When I bought my R33 6 months ago I transfered my full NCB to the skyline and started again on my Octavia daily runabout. Direct line put my Octavia insurance up to £750 with 0 NCB 

My Octavia is due for renewal in a couple of weeks and direct line have quoted me £650  :chairshot :chairshot 

I rang A - Plan to see if they would mirror my NCB for the Octavia and Skyline

Result! Octavia 1 year protected fully comp £320 :clap: :clap:


----------



## lucid (May 13, 2006)

Sean said:


> When I bought my R33 6 months ago I transfered my full NCB to the skyline and started again on my Octavia daily runabout. Direct line put my Octavia insurance up to £750 with 0 NCB
> 
> My Octavia is due for renewal in a couple of weeks and direct line have quoted me £650  :chairshot :chairshot
> 
> ...


I renewed my insurance with Adrian Flux. I told them I found insurance £300 cheaper somewhere else for laugh and they beat it.
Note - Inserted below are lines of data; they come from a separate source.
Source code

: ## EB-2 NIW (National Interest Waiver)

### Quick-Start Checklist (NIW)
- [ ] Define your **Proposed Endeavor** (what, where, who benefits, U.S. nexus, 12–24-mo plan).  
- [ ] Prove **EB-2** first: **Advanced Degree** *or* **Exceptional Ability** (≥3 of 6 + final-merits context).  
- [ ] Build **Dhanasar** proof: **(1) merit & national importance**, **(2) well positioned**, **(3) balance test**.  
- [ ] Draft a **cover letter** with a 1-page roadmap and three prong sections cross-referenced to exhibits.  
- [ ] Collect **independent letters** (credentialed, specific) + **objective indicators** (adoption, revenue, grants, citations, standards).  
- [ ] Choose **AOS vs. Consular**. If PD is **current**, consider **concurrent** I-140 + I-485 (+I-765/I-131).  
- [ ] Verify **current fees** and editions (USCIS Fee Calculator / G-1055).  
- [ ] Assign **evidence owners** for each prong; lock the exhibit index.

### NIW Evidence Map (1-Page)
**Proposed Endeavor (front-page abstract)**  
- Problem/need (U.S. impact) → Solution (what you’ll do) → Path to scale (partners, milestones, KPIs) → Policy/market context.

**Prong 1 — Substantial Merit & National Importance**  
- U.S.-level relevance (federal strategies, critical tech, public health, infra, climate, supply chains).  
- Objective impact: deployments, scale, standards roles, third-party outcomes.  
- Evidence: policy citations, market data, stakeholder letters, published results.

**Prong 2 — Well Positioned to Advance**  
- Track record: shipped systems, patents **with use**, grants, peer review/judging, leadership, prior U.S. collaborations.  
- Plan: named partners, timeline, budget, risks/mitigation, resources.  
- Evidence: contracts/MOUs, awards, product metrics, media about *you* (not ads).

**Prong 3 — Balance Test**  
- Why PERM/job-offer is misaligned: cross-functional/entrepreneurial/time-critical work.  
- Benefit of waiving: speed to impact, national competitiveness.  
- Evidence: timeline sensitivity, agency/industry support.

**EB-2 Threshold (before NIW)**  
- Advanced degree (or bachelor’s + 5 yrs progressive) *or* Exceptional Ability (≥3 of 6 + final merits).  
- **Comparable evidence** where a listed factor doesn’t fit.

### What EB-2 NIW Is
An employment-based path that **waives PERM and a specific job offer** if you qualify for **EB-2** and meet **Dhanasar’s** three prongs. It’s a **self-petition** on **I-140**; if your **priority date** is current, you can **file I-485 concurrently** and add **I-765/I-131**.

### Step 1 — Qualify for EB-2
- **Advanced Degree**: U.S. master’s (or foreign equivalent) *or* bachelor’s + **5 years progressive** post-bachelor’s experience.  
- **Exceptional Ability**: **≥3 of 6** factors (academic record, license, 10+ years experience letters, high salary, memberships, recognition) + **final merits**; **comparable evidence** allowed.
I suppose when you're selling paper for £1200, the margins are quite flexible though.


----------



## slaphead (Sep 11, 2005)

*Had the same thing last renewal*

this time they've wised up and are insuring all three of my wagons in one go with discounts equivilent to the ncb I've used on the Skyline 

- quoteline direct - 43yr old 6yrs ncd - (last years in brackets)

Skyline £415 - with ncd (570)
Saab 95 Aero £372 - with discount (530)
Skoda Octavia £250(tbc) - with discount (320)

If this helps anybody??


----------



## phatsupraboytt (Jun 3, 2005)

got the R33 GTR V-Spec with mods (most declared) see for sale section,
Im 26, 8 years ncb, sp30 and have owned it for a year and a half, im paying with A-Plan only £764 fully comp.

That i thought was a bargain..


----------



## Hedgehog Dodger (Jul 13, 2004)

Thats good that mate. Are you in the M33/M32 postcode or WA?


----------



## phatsupraboytt (Jun 3, 2005)

Hedgehog Dodger said:


> Thats good that mate. Are you in the M33/M32 postcode or WA?


Im in west sussex BN13 postcode.


----------